The makers of the highly successful MEME Suite have another tool out:
DLocalMotif: A discriminative approach for discovering local motifs in protein sequences
I've not had a chance to go over it in detail but it looks like it could be pretty useful, especially for subcellular targeting motifs. There is one thing that rankles me slightly, though. They define a "local motif" as
"patterns in DNA or protein sequences that occur in a short sequence interval relative to a sequence anchor or landmark."
They then go on to say:
"We believe that DLocalMotif is the only tool for discovering local motifs in protein sequences."
This is just a quick post to point out that SLiMFinder will happily find "local motifs" in protein sequences using the start and end of the sequence as an anchor or landmark.

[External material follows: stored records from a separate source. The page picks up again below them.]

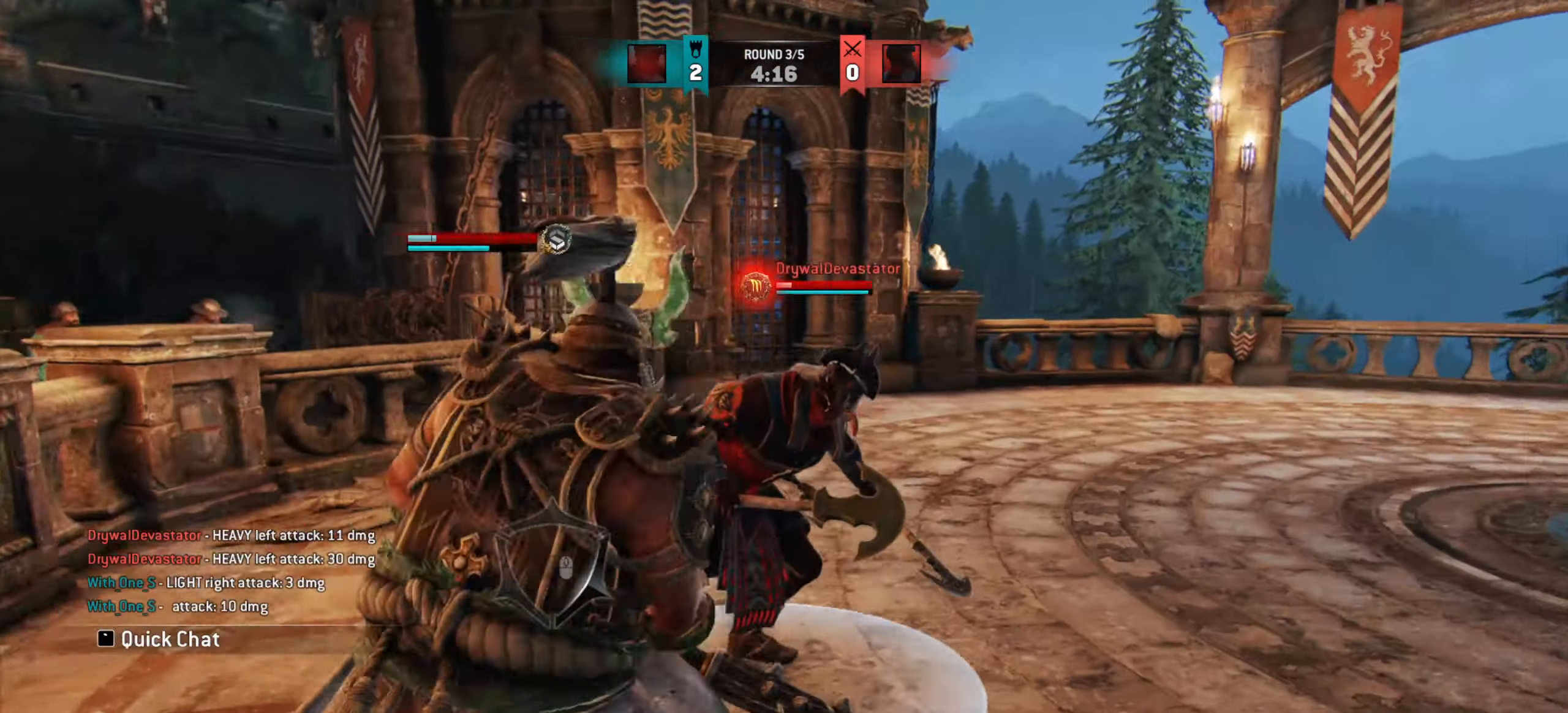
Gameplay with keyboard and mouse; each line is a JSON object with the keys and mouse buttons held at the frame after it. "events" lists presses ("down") and releases ("up") of "a", "ctrl", "d", "e", "q", "s", "shift", "space", "w", "mouse_left", "mouse_right", "mouse_mb4" and "mouse_mb5" between this image and that frame as [ms after this image, input, new state], when the widget could be followed in between. "mouse_left", "mouse_right", "mouse_mb4", "mouse_mb5" = the "left", "right", "mb4", "mb5" buttons of the "mouse" list. No other keys are recorded. Mouse movement is not recorded. Not read: mouse_wheel.
{"keys": [], "mouse": [], "events": [[183, "d", "up"]]}
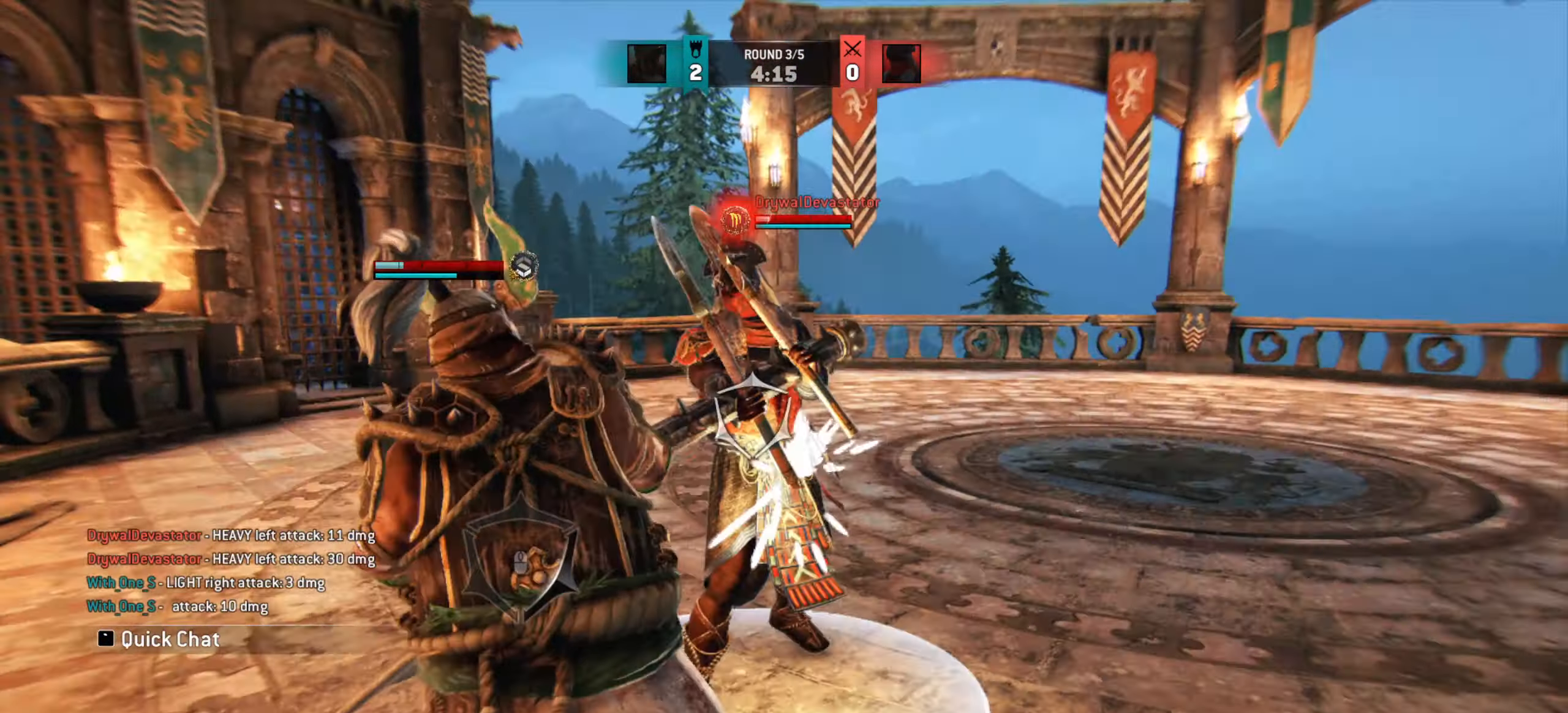
{"keys": [], "mouse": [], "events": []}
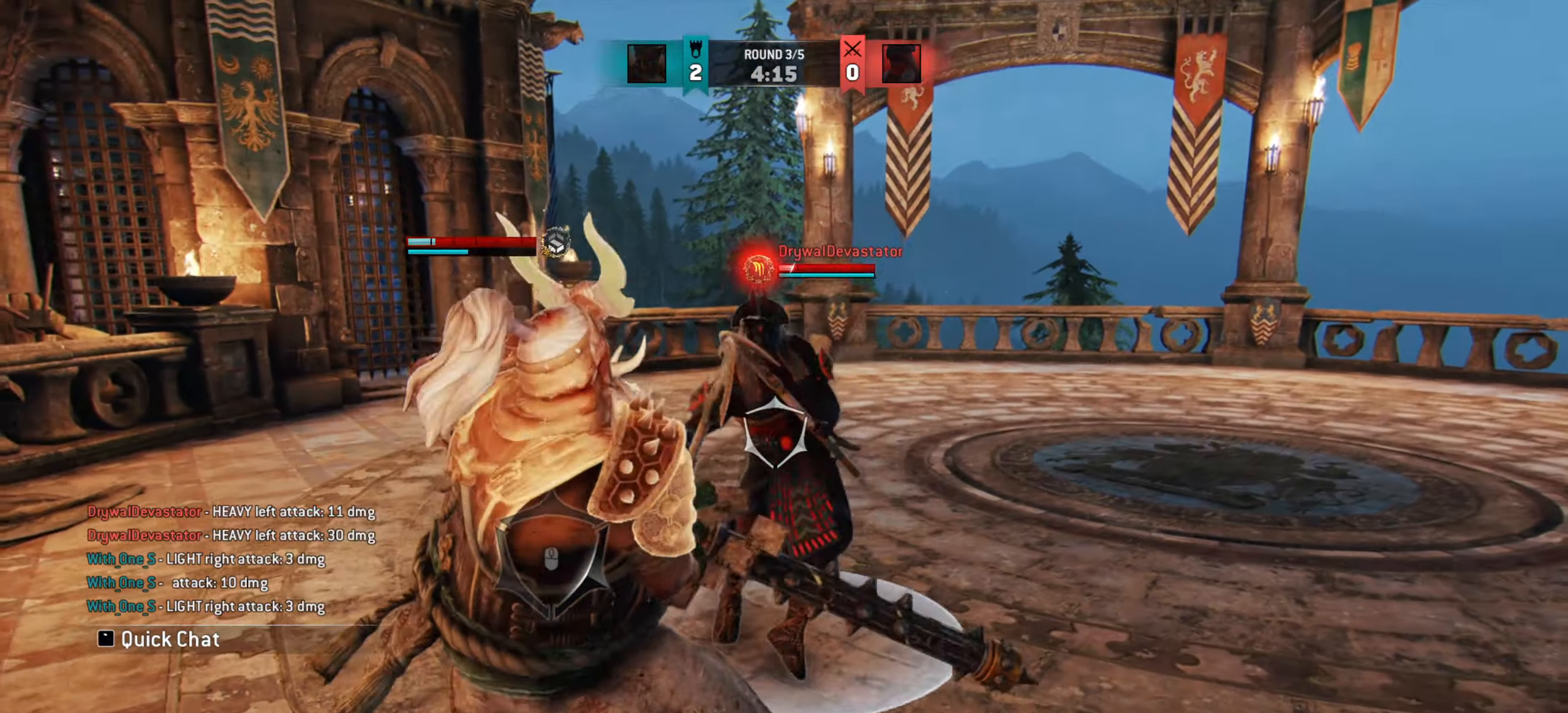
{"keys": [], "mouse": [], "events": [[400, "mouse_right", "down"], [500, "mouse_right", "up"]]}
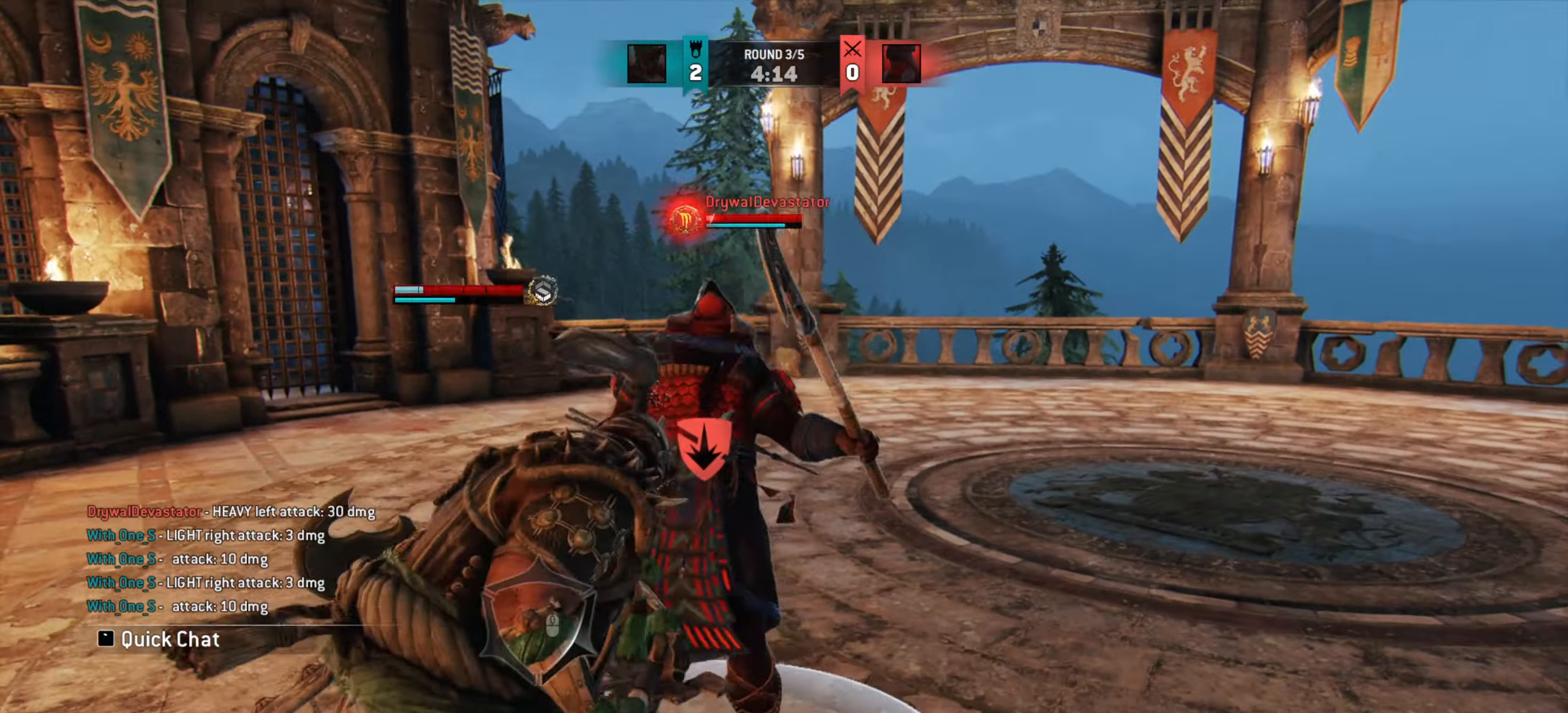
{"keys": ["w"], "mouse": [], "events": [[184, "e", "down"], [267, "e", "up"], [284, "w", "down"]]}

I think it is more limited than DLocalMotif as it is restricted to SLiMs that are very proximal to the sequence termini but it features the usual SLiMChance probability calculations and corrections for evolutionary relationships. (Even without restricting to searches relative to anchor points, SLiMFinder is very successful at finding the KDEL motif and C-terminal PDZ ligand motifs.) The max distance from the termini can be set by maxwild=X up to a limit of 9aa.

If you want to restrict yourself to just N- or C-terminal motifs, use the musthave=LIST option:
  • musthave="^" for N-terminal motifs.
  • musthave="$" for C-terminal motifs.
  • musthave="^,$" for both.
  • If you want to anchor the motifs internally, this can be done too with a bit of imagination. Just insert an non-standard amino acid character (e.g. Z) at the anchor position, set the expanded alphabet using alphabet=LIST and then force the motif to have the new symbol using musthave=X, e.g.:
    alphabet="A,C,D,E,F,G,H,I,K,L,M,N,P,Q,R,S,T,V,W,Y,Z" musthave=Z
    I must confess that I have never tried this but it should work and I am happy to help iron out any wrinkles.

    You can also use position-specific or case masking to restrict motif analysis to certain regions of input proteins. This is probably even better than simply constraining the motif location, as it will reduce the sequence search space rather than the motif search space.

    (BTW, SLiMFinder also has an experimental feature for using a negative dataset (negatives=FILE if anyone wants to try it out.)